2. Der Lenker (Vorbau) sollte beim Rennrad etwas höher und näher in Richtung Körper
platziert werden.
.
3. Bei den Pedalen gibt es verschiedene Möglichkeiten
a) Der Fuß wird mit einem Hacken-Riemen auf dem Pedal gehalten.
b) Magnetpedale: hier werden die Schuhe mittels Magneten am Pedal fixiert.
c) SPD –Pedal: mit diesem handelsüblichen Pedal wird der Schuh einfach eingeklickt.
Vorteil: man kann den Rastwiderstand auf die gewünschte Stärke einstellen. Durch diese
Fixierung kann man sich gleich den runden Tritt mit dem gesunden Bein angewöhnen, damit
ist gemeint, daß das Pedal vom gesunden Fuß nicht nur gedrückt, sondern auch hochgezogen
wird. Das Gehen mit SPD-Laufschuhen ist mit Prothese problemlos möglich.
4. Wenn beim Treten das Gefühl auftritt, daß der Schaft sich durch zu große Hubbewegungen
heraushebelt – oder wer einen kürzern Stumpf hat - sollte eine kürzere Kurbel probieren. Mit
einer angepassten Kurbel ist das Radfahren viel bequemer; man kann größere Stecken
zurücklegen und hat nicht das Gefühl die Prothese
zu verlieren.
Adapter für die richtigen Kurbellänge :
A Kurbellänge 2,5 cm kürzer als normal
B Kurbellänge 5,0 cm kürzer als normal
Wer aus optischen Gründen keinen Adapter
möchte, kann auch die Tretkurbel auf das
erforderliche Maß kürzen. Durch eine optimal
angepaßte Tretkurbel können auch große Touren
bequem bewältigt werden.
5. Kleidung: Eine ¾ lange Radlerhose mit Sitzpolster und Träger für richtigen Halt sind
hierbei sehr vorteilhaft.

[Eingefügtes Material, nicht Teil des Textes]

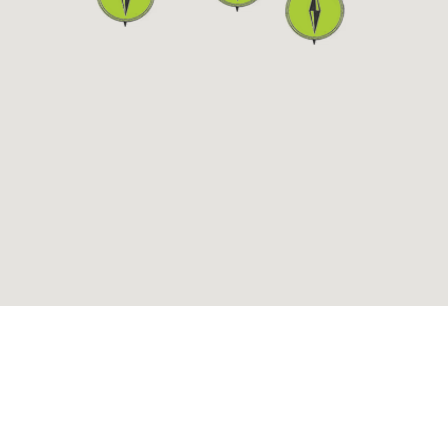
ALLERGY BOARD
TER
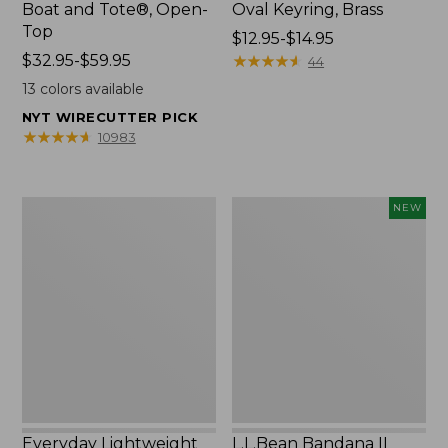
Boat and Tote®, Open-
Oval Keyring, Brass
Top
Price
$12.95-$14.95
Price
$32.95-$59.95
range
★
★
★
★
★
★
★
★
★
★
44
range
from:
13
colors available
from:
$12.95
NYT WIRECUTTER PICK
$32.95
to:
★
★
★
★
★
★
★
★
★
★
10983
to:
$14.95
$59.95
Everyday
L.L.Bean
NEW
Lightweight
Bandana
Totes,
II
Mini
Unisex,
New
Everyday Lightweight
L.L.Bean Bandana II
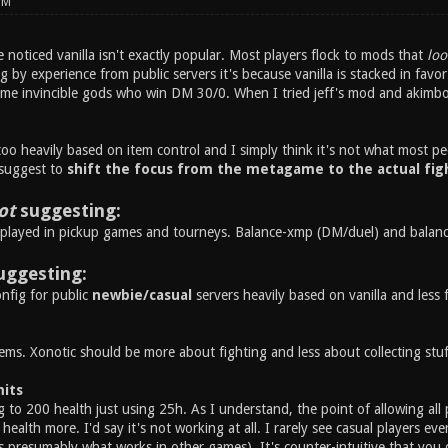
PM
noticed vanilla isn't exactly popular. Most players flock to mods that
loo
ng by experience from public servers it's because vanilla is stacked in fav
ome invincible gods who win DM 30/0. When I tried jeff's mod and akimbo i
 too heavily based on item control and I simply think it's not what most pe
 suggest to
shift the focus from the metagame to the actual fig
ot
suggesting:
played in pickup games and tourneys. Balance-xmp (DM/duel) and balance-
uggesting:
nfig for public
newbie/casual
servers heavily based on vanilla and less 
ems. Xonotic should be more about fighting and less about collecting stuf
mits
 to 200 health just using 25h. As I understand, the point of allowing all 
health more. I'd say it's not working at all. I rarely see casual players eve
s presumably what works in other games). It's counter-intuitive that you 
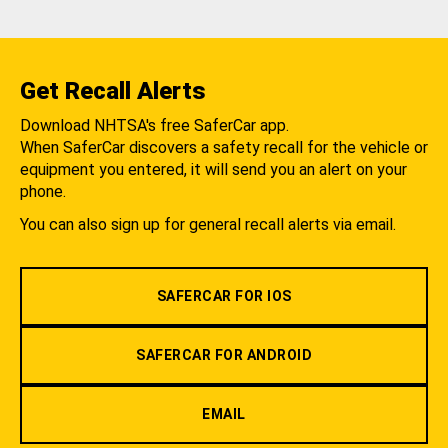
Get Recall Alerts
Download NHTSA's free SaferCar app.
When SaferCar discovers a safety recall for the vehicle or
equipment you entered, it will send you an alert on your
phone.
You can also sign up for general recall alerts via email.
SAFERCAR FOR IOS
SAFERCAR FOR ANDROID
EMAIL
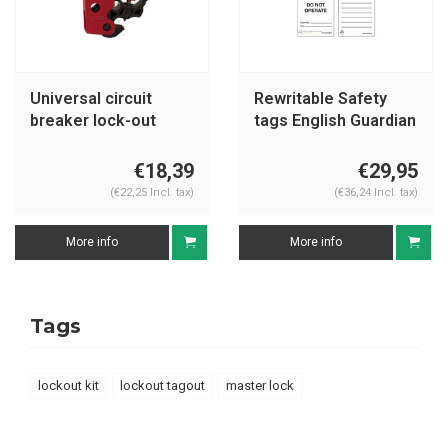
Universal circuit
Rewritable Safety
breaker lock-out
tags English Guardian
S2394
Extreme
€18,39
€29,95
(€22,25 Incl. tax)
(€36,24 Incl. tax)
More info
More info
Tags
lockout kit
lockout tagout
master lock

Gegen Staub, Dreck und Regen schützt eine
polyurethanbeschichteter Überziehstrumpf in Hautfarbe, der bis zum Knie auf die Prothese
gezogen wird. Damit ist die Prothesenkosmetik auch gut geschützt.

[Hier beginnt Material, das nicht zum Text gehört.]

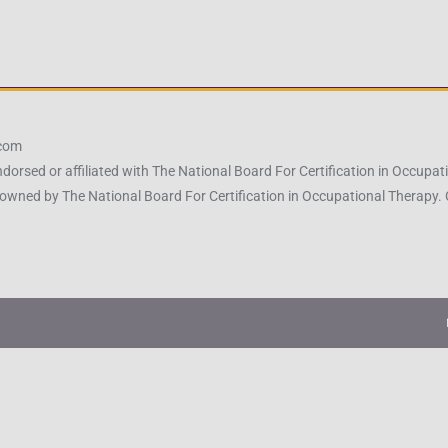
.com
ndorsed or affiliated with The National Board For Certification in Occu
owned by The National Board For Certification in Occupational Therapy.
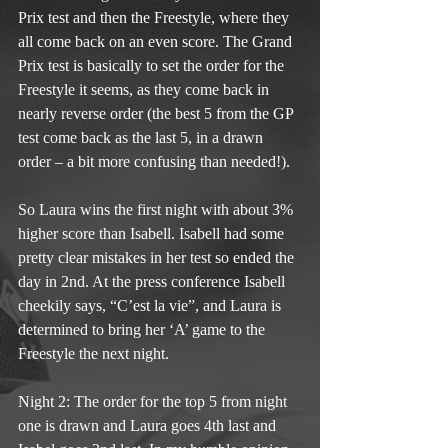
Prix test and then the Freestyle, where they 
all come back on an even score. The Grand 
Prix test is basically to set the order for the 
Freestyle it seems, as they come back in 
nearly reverse order (the best 5 from the GP 
test come back as the last 5, in a drawn 
order – a bit more confusing than needed!).
So Laura wins the first night with about 3% 
higher score than Isabell. Isabell had some 
pretty clear mistakes in her test so ended the 
day in 2nd. At the press conference Isabell 
cheekily says, “C’est la vie”, and Laura is 
determined to bring her ‘A’ game to the 
Freestyle the next night.
Night 2: The order for the top 5 from night 
one is drawn and Laura goes 4th last and 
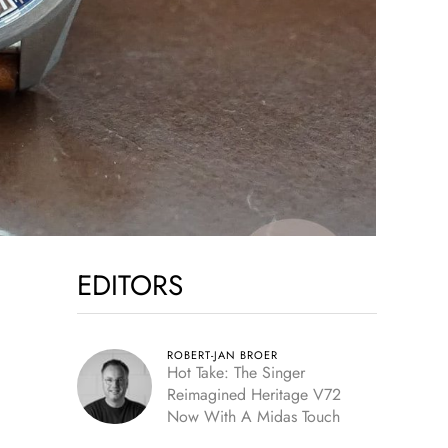
EDITORS
ROBERT-JAN BROER
Hot Take: The Singer
Reimagined Heritage V72
Now With A Midas Touch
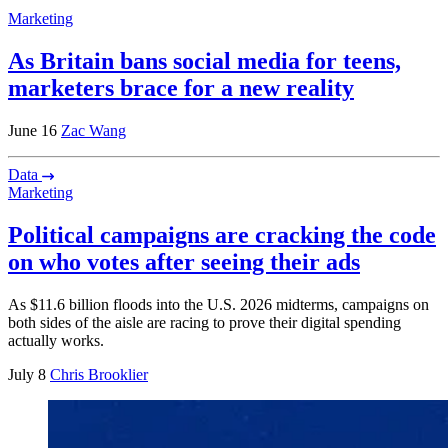
Marketing
As Britain bans social media for teens,
marketers brace for a new reality
June 16
Zac Wang
Data
Marketing
Political campaigns are cracking the code
on who votes after seeing their ads
As $11.6 billion floods into the U.S. 2026 midterms, campaigns on
both sides of the aisle are racing to prove their digital spending
actually works.
July 8
Chris Brooklier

Foto: Schuhe mit gutem Abrollverhalten, und integrierten Cleats für die SPD-Pedale.
Eine um 3 cm gekürzte Kurbel mit SPD-Pedalen. Kleidung wie in Punkt 5 beschrieben.
6. Schutz vor Scheuern und Druckstellen:
Hautstellen welche durch Sattel oder Prothesenkante beansprucht werden, sollten vor
Fahrtantritt mit einer Schutzcreme eingecremt werden. Dazu eignet sich z.B. MELK-FETT.
Auch die Radprofis machen das so.
Als Anfänger muß man sich erst mit dem Fahrrad vertraut machen. Es ist wichtig das Aufund Absteigen, das Fixieren und Lösen des Prothesenschuhs zu üben.
Ein Sprichwort sagt “ Übung macht den Meister“.
Ob Städtetour, Tagesreisen oder Radwandern, geführte Touren oder Radeln in der Gruppe
man fühlt sich beim Radfahren wohl, erlebt die Natur mit ganz anderen Augen und tut zudem
noch etwas für die eigene Gesundheit und das fast ohne Einschränkung.
Aus eigener Erfahrung kann ich sagen, daß aus anfänglich kurzen Strecken (etwa 2
Kilometer) heute ausgedehnte Tagestouren von 60 bis 80 Kilometer und mehr wurden.
Auskünfte und Hilfe gebe ich gerne. E-Mail: m[email protected]
Ich hoffe, daß ich mit diesem Beitrag viele fürs Radeln begeistern kann.